Let $f:P\in M_n\rightarrow P^2-P$ and $V$ be the variety $f^{-1}(0)$.

The derivative of $f$ in an idempotent matrix $P$ is:

$Df_P:H\in M_n\rightarrow PH+HP-H$, that is, $Df_P=P\otimes I_n+I_n\otimes P^T-I_n\otimes I_n$

when we stack the matrices row by row. $Df_P$ is the sum of three matrice that pairwise commute; moreover, since any idempotent $P$ is diagonalizable, these matrices are diagonalizable and, consequently, are simultaneously diagonalizable. Let $spectrum(P)=(\lambda_i)_i$; the previous result implies that $spectrum(Df_P)=(\lambda_i+\lambda_j-1)_{i,j}$.

The dimension of $V$ is the max of the $dim(\ker(Df_P))$ when $P$ varies through the idempotent matrices, that is, the max of the number of zero eigenvalues of $\ker(Df_P)$ when $P$ varies.

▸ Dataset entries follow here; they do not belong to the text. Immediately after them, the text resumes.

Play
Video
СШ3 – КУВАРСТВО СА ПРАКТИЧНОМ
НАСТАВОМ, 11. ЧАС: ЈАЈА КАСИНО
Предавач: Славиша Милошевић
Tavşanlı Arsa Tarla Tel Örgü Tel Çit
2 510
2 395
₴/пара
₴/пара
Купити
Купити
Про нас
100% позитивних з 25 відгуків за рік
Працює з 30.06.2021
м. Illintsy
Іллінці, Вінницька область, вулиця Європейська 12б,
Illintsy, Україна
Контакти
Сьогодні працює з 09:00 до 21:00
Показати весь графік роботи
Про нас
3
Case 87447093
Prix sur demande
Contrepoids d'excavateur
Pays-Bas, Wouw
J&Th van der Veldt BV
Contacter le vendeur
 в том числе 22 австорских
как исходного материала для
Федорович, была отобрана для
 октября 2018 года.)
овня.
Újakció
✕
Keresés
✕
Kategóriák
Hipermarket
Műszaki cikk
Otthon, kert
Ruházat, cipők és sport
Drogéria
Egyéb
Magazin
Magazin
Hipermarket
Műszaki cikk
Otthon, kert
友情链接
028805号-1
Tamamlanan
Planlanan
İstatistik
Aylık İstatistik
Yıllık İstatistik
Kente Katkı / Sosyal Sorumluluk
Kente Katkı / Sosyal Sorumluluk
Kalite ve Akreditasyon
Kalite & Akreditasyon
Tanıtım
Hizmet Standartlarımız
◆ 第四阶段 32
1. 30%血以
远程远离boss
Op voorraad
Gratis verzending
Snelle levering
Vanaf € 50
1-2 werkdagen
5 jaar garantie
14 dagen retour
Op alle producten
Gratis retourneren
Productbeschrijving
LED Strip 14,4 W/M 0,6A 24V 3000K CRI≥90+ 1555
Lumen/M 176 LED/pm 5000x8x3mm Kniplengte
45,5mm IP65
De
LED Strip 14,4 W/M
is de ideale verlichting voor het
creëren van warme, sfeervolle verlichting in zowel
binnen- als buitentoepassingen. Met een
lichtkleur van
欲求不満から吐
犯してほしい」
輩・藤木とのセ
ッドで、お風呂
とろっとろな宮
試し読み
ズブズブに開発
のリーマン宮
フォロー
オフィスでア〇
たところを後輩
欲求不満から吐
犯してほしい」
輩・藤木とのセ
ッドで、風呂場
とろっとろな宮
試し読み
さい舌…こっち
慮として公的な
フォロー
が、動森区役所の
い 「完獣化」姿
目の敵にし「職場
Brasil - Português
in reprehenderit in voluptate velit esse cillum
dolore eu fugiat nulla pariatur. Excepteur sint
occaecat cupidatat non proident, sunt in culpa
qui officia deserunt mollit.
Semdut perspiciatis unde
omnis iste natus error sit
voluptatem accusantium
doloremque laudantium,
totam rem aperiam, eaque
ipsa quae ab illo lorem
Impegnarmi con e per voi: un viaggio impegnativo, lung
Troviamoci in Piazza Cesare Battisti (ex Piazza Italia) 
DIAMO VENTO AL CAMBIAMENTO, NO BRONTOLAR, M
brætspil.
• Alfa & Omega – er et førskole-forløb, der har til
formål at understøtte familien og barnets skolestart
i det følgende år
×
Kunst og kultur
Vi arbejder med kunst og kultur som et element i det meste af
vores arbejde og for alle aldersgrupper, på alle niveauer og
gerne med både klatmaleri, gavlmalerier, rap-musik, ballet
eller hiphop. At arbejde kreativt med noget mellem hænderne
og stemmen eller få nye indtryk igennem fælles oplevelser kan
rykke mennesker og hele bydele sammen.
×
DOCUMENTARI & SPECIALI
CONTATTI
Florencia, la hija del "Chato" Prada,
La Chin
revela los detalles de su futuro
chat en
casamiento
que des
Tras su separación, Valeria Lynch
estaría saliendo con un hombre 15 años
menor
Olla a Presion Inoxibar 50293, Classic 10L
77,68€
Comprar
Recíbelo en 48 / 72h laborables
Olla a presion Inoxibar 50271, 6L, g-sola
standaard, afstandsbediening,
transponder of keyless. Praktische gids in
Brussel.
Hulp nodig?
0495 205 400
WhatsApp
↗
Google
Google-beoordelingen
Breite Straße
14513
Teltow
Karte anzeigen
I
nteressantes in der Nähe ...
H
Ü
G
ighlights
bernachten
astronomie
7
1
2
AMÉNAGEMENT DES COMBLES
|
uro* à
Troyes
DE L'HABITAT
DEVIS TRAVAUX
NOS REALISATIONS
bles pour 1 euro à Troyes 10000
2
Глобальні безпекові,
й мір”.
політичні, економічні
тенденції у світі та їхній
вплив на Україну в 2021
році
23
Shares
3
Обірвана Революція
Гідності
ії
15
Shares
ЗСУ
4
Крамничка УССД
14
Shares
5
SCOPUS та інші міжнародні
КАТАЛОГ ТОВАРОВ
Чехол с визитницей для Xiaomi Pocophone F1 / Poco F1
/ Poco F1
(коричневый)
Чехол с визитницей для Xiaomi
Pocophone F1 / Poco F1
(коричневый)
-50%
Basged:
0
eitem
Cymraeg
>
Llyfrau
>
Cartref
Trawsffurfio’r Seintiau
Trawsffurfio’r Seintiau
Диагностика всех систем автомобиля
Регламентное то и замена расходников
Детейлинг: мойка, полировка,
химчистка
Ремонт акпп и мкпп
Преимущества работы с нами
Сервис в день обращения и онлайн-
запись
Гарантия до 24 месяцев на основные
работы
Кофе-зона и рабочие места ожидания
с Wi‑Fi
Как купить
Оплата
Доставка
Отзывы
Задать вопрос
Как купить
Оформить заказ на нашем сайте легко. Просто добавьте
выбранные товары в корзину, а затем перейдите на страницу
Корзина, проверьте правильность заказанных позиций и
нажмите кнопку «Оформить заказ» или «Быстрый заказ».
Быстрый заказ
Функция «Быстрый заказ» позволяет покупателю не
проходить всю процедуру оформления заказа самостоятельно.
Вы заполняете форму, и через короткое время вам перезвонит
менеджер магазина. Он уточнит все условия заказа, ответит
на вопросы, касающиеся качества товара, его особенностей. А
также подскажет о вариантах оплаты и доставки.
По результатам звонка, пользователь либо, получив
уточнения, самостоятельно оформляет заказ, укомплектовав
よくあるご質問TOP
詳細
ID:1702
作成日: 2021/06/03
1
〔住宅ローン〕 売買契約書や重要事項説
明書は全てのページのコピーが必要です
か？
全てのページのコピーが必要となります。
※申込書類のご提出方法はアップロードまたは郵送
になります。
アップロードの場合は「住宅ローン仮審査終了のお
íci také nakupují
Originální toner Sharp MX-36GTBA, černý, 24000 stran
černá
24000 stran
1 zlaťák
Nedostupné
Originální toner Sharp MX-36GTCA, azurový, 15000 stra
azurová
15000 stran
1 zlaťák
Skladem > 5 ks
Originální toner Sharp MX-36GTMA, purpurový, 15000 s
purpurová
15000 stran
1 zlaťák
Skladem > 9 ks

Since $\lambda_i+\lambda_j-1=0$ iff we consider a couple $0,1$ of eigenvalues, we can convince ourselves that this max is obtained when the $0$'s and the $1$'s are about equal in number in $spectrum(Df_P)$.

Case 1. $n=2p$ is even. We consider some $P$ s.t. $spectrum(P)$ has $p\times 0$ and $p\times 1$. The number of couples $(0,1)$ is $p^2$ and the number of couples $(1,0)$ is also $p^2$. Then the maximal local dimension is $2p^2$.

Case 2. $n=2p+1$ is odd. We consider some $P$ s.t. $spectrum(P)$ has $p\times 0$ and $p+1\times 1$. The number of couples $(0,1)$ is $p^2+p$ and the number of couples $(1,0)$ is also $p^2+p$. Then the maximal local dimension is $2p^2+2p$. In other words, $dim(V)$ is the integer part of $n^2/2$.

EDIT. Answer to @Jose Brox . We assume that the underlying field is $\mathbb{C}$. $V$ is not a pure variety -its local dimension is locally constant but not globally- but rather an algebraic set. Let $V_r$ be the set of idempotent matrices of rank $r$; then $V$ has $n+1$ connected components $V_0,\cdots,V_n$, each being a pure variety of dimension $2r(n-r)$ (cf. the above proof); in particular $V_0=\{0_n\},V_n=\{I_n\}$.

Another way to see that $dim(V_r)=2r(n-r)$ is as follows: to define an idempotent $P$ of rank $r$ is equivalent to choose two complementary vector spaces $W_0,W_1$ of dimension $n-r,r$: $W_0=\ker(P),W_1=im(P)$. Note that $W_0\in G_{n-r,n},W_1\in G_{r,n}$ where $G_{n-r,n},G_{r,n}$ are Grassmannian varieties of dimension$(n-r)r,r(n-r)$. Then $dim(V_r)=dim(G_{n-r,n}\times G_{r,n})=2r(n-r)$; indeed, if you are very unlucky, $W_0,W_1$ intersect; such a choice must satisfy a system of algebraic relations; then your choice is contained in a Zariski closed set of dimension $<2r(n-r)$.

Now, $dim(V_r)=2r(n-r)$ means that, for every $P_0\in V_r$, there are neighborhoods $R$ of $P_0$, $S$ of $0$ in $\mathbb{C}^{2r(n-r)}$ and a diffeomorphism $\Pi_{P_0}:R\rightarrow S$. Finally, $(\Pi_{P_0})^{-1}$ locally realizes a parametrization of $V_r$. That was the good news; the bad one, is that this result gives no explicit parameterization.

For example, consider the simple case when $n=2,r=1$; let $P_0=\begin{pmatrix}a_0&b_0\\c_0&1-a_0\end{pmatrix}\in V_1$ where $a_0(1-a_0)=b_0c_0$. If $b_0\not= 0$, then a local param. is $(a,b)\in \mathbb{C}\times \mathbb{C}^*\rightarrow \begin{pmatrix}a&b\\a(1-a)/b&1-a\end{pmatrix}$. We similarly treat the case $c_0\not=0$; yet, what is an admissible param. when $P_0=diag(0,1)$ or $P_0=diag(1,0)$ ?

Of course, $Q\in GL_n\rightarrow Qdiag(0_{n-r},I_r)Q^{-1}\in V_r$ is not an admissible param.!!